Dov Elbaum
My Life With the Patriarchs
Reviews

I was overwhelmed. My Life With the Patriarchs is a wonderful, original, funny, sad, and clever novel. With just one book, Dov Elbaum will do to you what years of bible studies couldn’t do. Ohad, the narrator, a timid guy, starts a series of conversations with our nation’s forefathers (Abraham, Isaac, and Jacob for those of you who don’t remember) who award him with their wisdom, argue and fight with him, and expose him to their less famous deeds and characteristics. The Patriarchs stole, lied, and cheat, and still kept direct communication with God. Elbaum’s Patriarchs are not caged between the sheets of that book you got for your Bar-Mitzvah. Abraham is playing the stock market, Isaac suffers from a childhood trauma and refuses to speak with God, and Jacob is fucking Swedish maidens on the beaches of Sinai and then becomes a reborn Jew. Nevertheless, they remain the archetypical patriarchs. This one is a mandatory on the alternative-Judaism book shelf, and one that could slap some of the people who insist on explaining God’s intentions.
Manheim, Noa. Tel Aviv.

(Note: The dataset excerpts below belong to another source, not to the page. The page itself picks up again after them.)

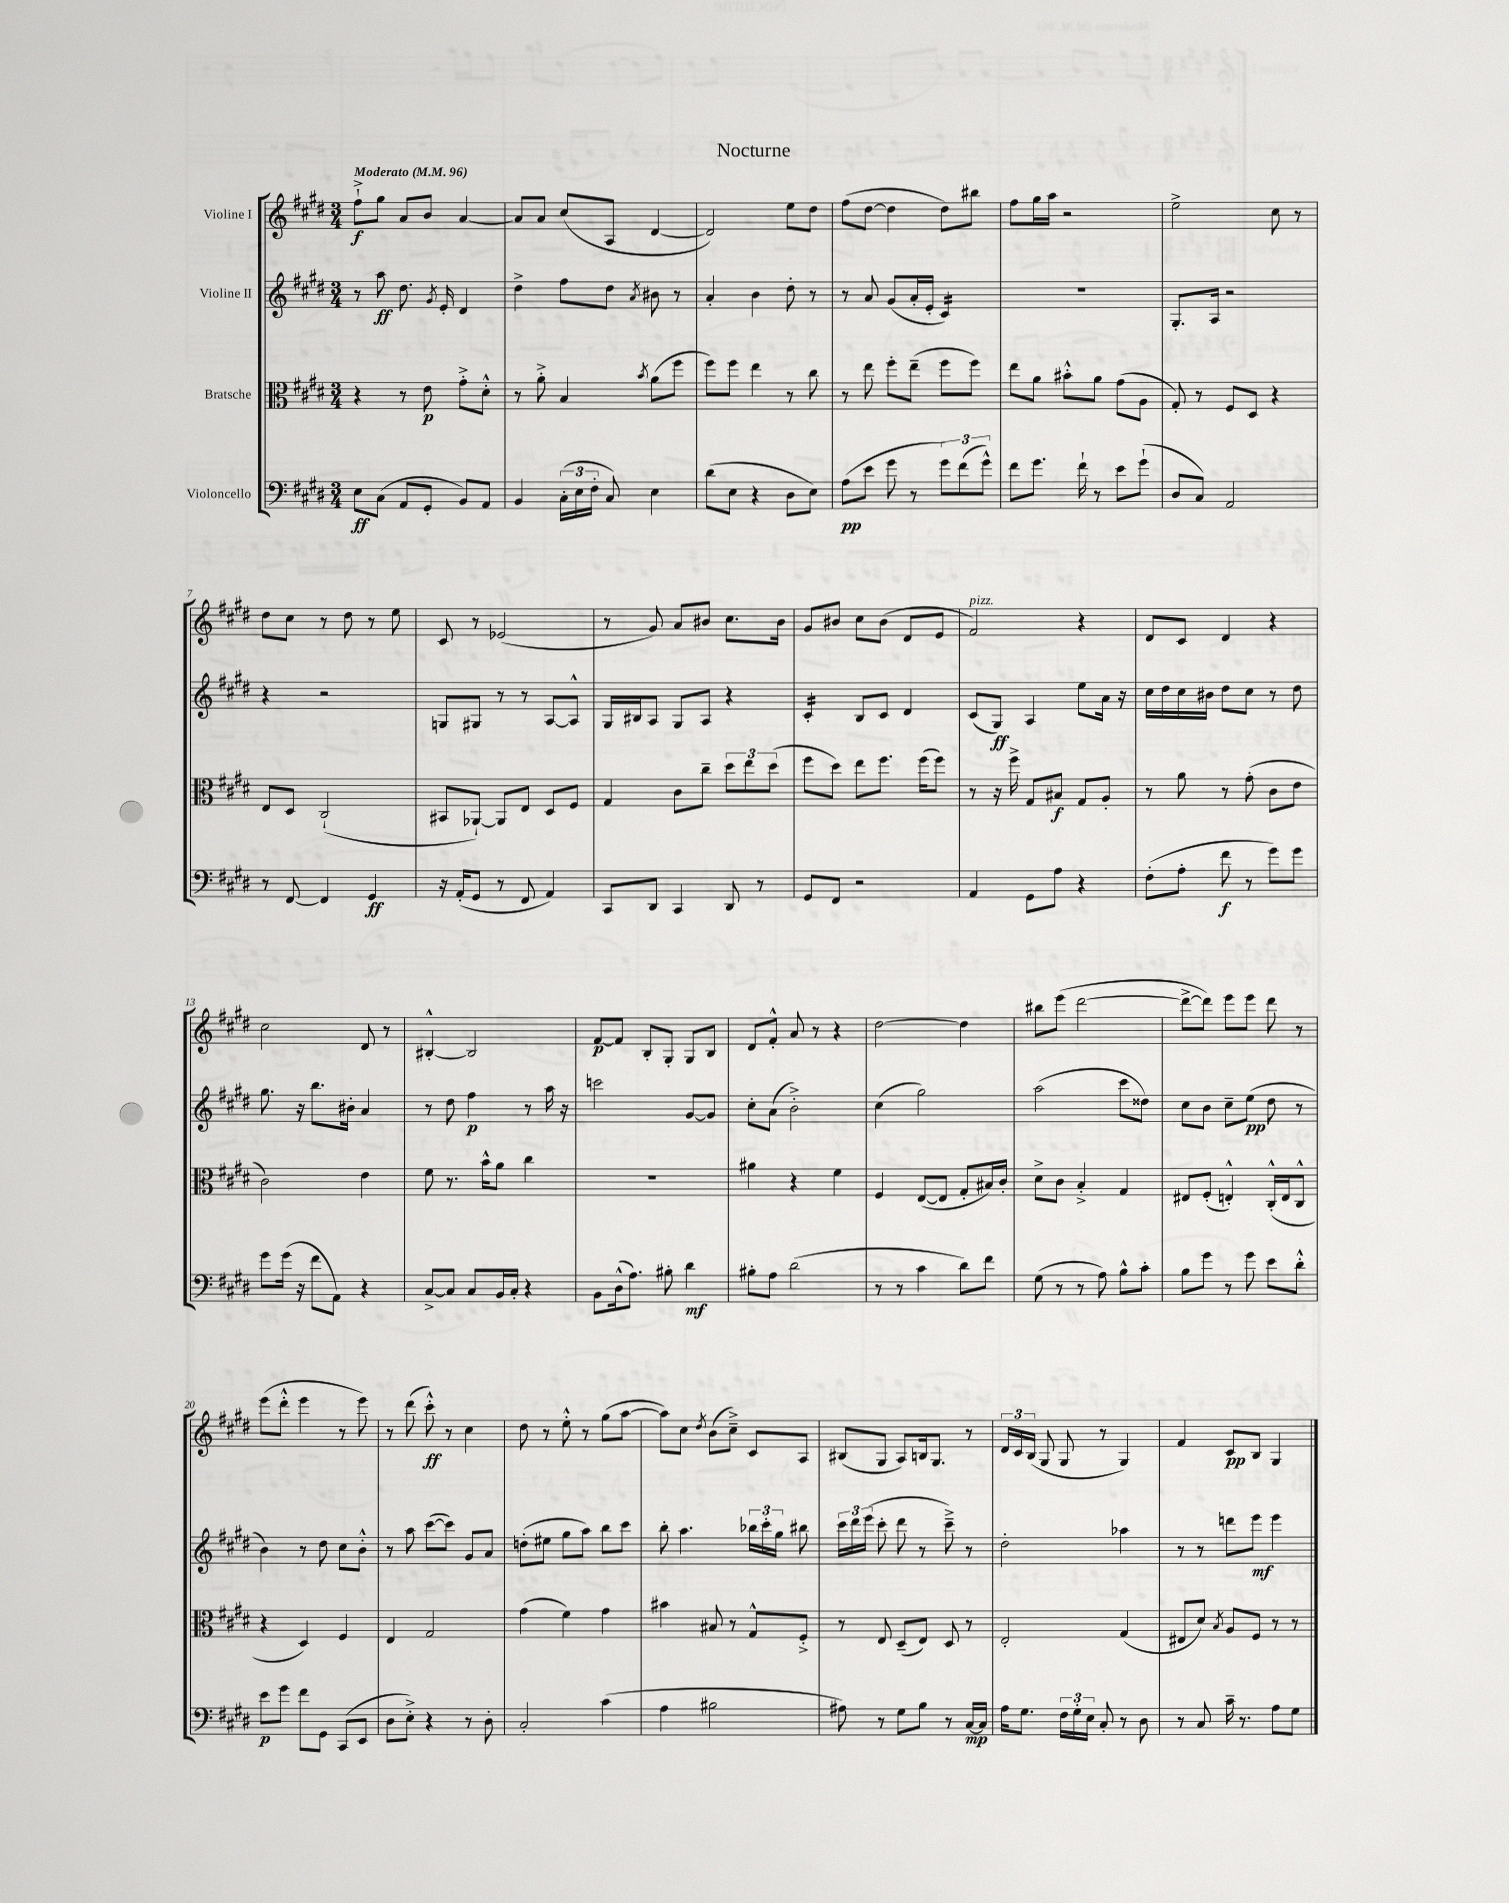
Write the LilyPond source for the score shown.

\header { title = "Nocturne" }
<<
\new StaffGroup <<
\new Staff = "s0" \with { instrumentName = "Violine I" } {
    \clef treble \key e \major \numericTimeSignature \time 3/4 \tempo "Moderato" 4 = 96
    \autoBeamOff fis''8[-!->\f gis''8] a'8[ b'8] a'4~ |
    a'8[ a'8] cis''8[( a8] dis'4~ |
    dis'2) e''8[ dis''8] |
    fis''8[( dis''8]~ dis''4 dis''8[) bis''8] |
    fis''8[ gis''16 a''16] r2 |
    e''2-> cis''8 r8 |
    dis''8[ cis''8] r8 dis''8 r8 e''8 |
    cis'8 r8 ees'2( |
    r8 gis'8) a'8[ bis'8] cis''8.[ bis'16] |
    gis'8[ bis'8] cis''8[ bis'8]( dis'8[ e'8] |
    fis'2^\markup { \italic "pizz." }) r4 |
    dis'8[ cis'8] dis'4 r4 |
    cis''2 dis'8 r8 |
    bis4~-.-^ bis2 |
    fis'8[~\p fis'8] b8[-. gis8]-. gis8[ b8] |
    dis'8[ fis'8]-.-^ a'8 r8 r4 |
    dis''2~ dis''4 |
    bis''8[ e'''8]( dis'''2~ |
    dis'''8[~-> dis'''8]) e'''8[ e'''8] dis'''8 r8 |
    e'''8[( dis'''8]-.-^ e'''4 r8 e'''8) |
    r8 dis'''8( cis'''8-.-^\ff) r8 cis''4 |
    dis''8 r8 e''8-.-^ r8 gis''8[( a''8]~ |
    a''8[) cis''8] \acciaccatura { dis''8 } b'8[( cis''8]--->) cis'8[ a8] |
    bis8[( gis8] a8[) b16 gis8.] r8 |
    \tuplet 3/2 { dis'16[ cis'16 b16]( } gis8 gis8 r8 gis4) |
    fis'4 cis'8[\pp b8] gis4 \bar "|." |
}
\new Staff = "s1" \with { instrumentName = "Violine II" } {
    \clef treble \key e \major \numericTimeSignature \time 3/4
    \autoBeamOff r8 a''8\ff dis''8. \acciaccatura { gis'8 } e'16-. dis'4 |
    dis''4-> fis''8[ dis''8] \acciaccatura { a'8 } bis'8 r8 |
    a'4-. b'4 dis''8-. r8 |
    r8 a'8 gis'8[( a'16-. e'16]-. cis'4:16) |
    R2. |
    gis8.[-. a16] r2 |
    r4 r2 |
    g8[ gis8] r8 r8 a8[~ a8]-^ |
    gis16[ bis16 a8] gis8[ a8] r4 |
    cis'4:16-. b8[ cis'8] dis'4 |
    cis'8[( gis8]\ff) a4 e''8[ a'16] r16 |
    cis''16[ dis''16 cis''16 bis'16] dis''8[ cis''8] r8 dis''8 |
    gis''8. r16 b''8.[ bis'16]-. a'4 |
    r8 dis''8 fis''4\p r8 a''16 r16 |
    c'''2 gis'8[~ gis'8] |
    cis''8[-. a'8]( b'2-.->) |
    cis''4( gis''2) |
    a''2( cis'''8[ disis''8]) |
    cis''8[ b'8] cis''8[-- e''8]\pp( dis''8 r8 |
    b'4) r8 dis''8 cis''8[ b'8]-.-^ |
    r8 a''8 cis'''8[~( cis'''8]) gis'8[ a'8] |
    d''8[-.( eis''8] gis''8[ a''8]) b''8[ cis'''8] |
    b''8-. a''4. \tuplet 3/2 { bes''16[ cis'''16-. gis''16] } bis''8 |
    \tuplet 3/2 { cis'''16[ dis'''16 e'''16]( } cis'''8-. dis'''8 r8 cis'''8--->) r8 |
    dis''2-. aes''4 |
    r8 r8 d'''8[ e'''8]\mf e'''4 \bar "|." |
}
\new Staff = "s2" \with { instrumentName = "Bratsche" } {
    \clef alto \key e \major \numericTimeSignature \time 3/4
    \autoBeamOff r4 r8 e'8\p gis'8[-.-> dis'8]-.-^ |
    r8 a'8-.-> b4 \acciaccatura { b'8 } a'8[( fis''8] |
    fis''8[) fis''8] e''4 r8 cis''8 |
    r8 e''8 fis''8[-. e''8]--( fis''8[ fis''8]) |
    e''8[ a'8] bis'8[-.-^ a'8] gis'8[( a8] |
    gis8-.) r8 fis8[ dis8] r4 |
    e8[ dis8] cis2-!( |
    bis,8[ aes,8]~-!) aes,8[ e8] dis8[ fis8] |
    gis4 cis'8[ cis''8]-- \tuplet 3/2 { dis''8[ e''8 dis''8]( } |
    fis''8[ dis''8]) e''8[ fis''8.] fis''16[( fis''8]) |
    r8 r16 fis''16-> gis8[ bis8]\f gis8[ a8]-. |
    r8 a'8 r8 gis'8-.( cis'8[ e'8] |
    cis'2) e'4 |
    fis'8 r8. b'16[-^ a'8] cis''4 |
    R2. |
    ais'4 r4 fis'4 |
    fis4 e8[~( e8] gis8[-. bis16) cis'16]-. |
    dis'8[-> cis'8] b4-.-> gis4 |
    eis8[ fis8]-.( e4-.-^) cis16[-.-^( e16 cis8]-^ |
    r4 dis4) fis4 |
    e4 gis2 |
    gis'4( fis'4) gis'4 |
    bis'4 bis8 r8 gis8[-^ fis8]-.-> |
    r8 e8 dis8[--( e8]) dis8 r8 |
    e2-. gis4( |
    eis8[ dis'8]) \acciaccatura { b8 } a8[ fis8] r8 r8 \bar "|." |
}
\new Staff = "s3" \with { instrumentName = "Violoncello" } {
    \clef bass \key e \major \numericTimeSignature \time 3/4
    \autoBeamOff e8[\ff cis8]( a,8[ gis,8]-. b,8[) a,8] |
    b,4 \tuplet 3/2 { cis16[-.( e16 fis16]-. } cis8) e4 |
    dis'8[( e8] r4 dis8[ e8]) |
    a8[\pp( e'8] gis'8 r8 \tuplet 3/2 { gis'8[) fis'8( gis'8]-^) } |
    fis'8[ gis'8.] fis'16-! r8 e'8[ gis'8]-!( |
    dis8[ cis8]) a,2 |
    r8 fis,8~ fis,4 gis,4\ff |
    r16 a,16[-.( gis,8] r8 fis,8 a,4) |
    cis,8[ dis,8] cis,4 dis,8 r8 |
    gis,8[ fis,8] r2 |
    a,4 gis,8[ a8] r4 |
    fis8[-.( a8]-. fis'8\f r8 gis'8[) gis'8] |
    gis'8[ gis'16]( r16 fis'8[ a,8]) r4 |
    cis8[~-> cis8] cis8[ b,16 cis16]-. r4 |
    b,8[ dis16-^( a8.]) bis8-. dis'4\mf |
    bis8[-. a8] dis'2( |
    r8 r8 cis'4 dis'8[) fis'8] |
    gis8( r8 r8 a8) b8[-^ cis'8]-. |
    b8[ gis'8] r8 gis'8 e'8[ dis'8]-.-^ |
    e'8[\p gis'8] fis'8[ gis,8] cis,8[( e,8] |
    dis8[ e8]-.->) r4 r8 dis8-. |
    cis2-. cis'4( |
    a4 bis2 |
    ais8) r8 gis8[ b8] r8 cis16[~\mp cis16] |
    a16[ gis8.] \tuplet 3/2 { fis16[ gis16-. e16] } cis8-. r8 dis8 |
    r8 cis8 cis'16-- r8. a8[ gis8] \bar "|." |
}
>>
>>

March 2001

The current Israeli bestseller lists are wonderfully eclectic, suggesting a highly inquisitive readership with wide ranging interests. [ . . . ] Jewish history and identity are themes which recur in several of these novels, including Dov Elbaum’s “My Life With the Patriarchs”, a loosely autobiographical fantasy which locates the biblical forefathers in modern Israel.
“What the world is Reading”. The Economist. 24 march 2001.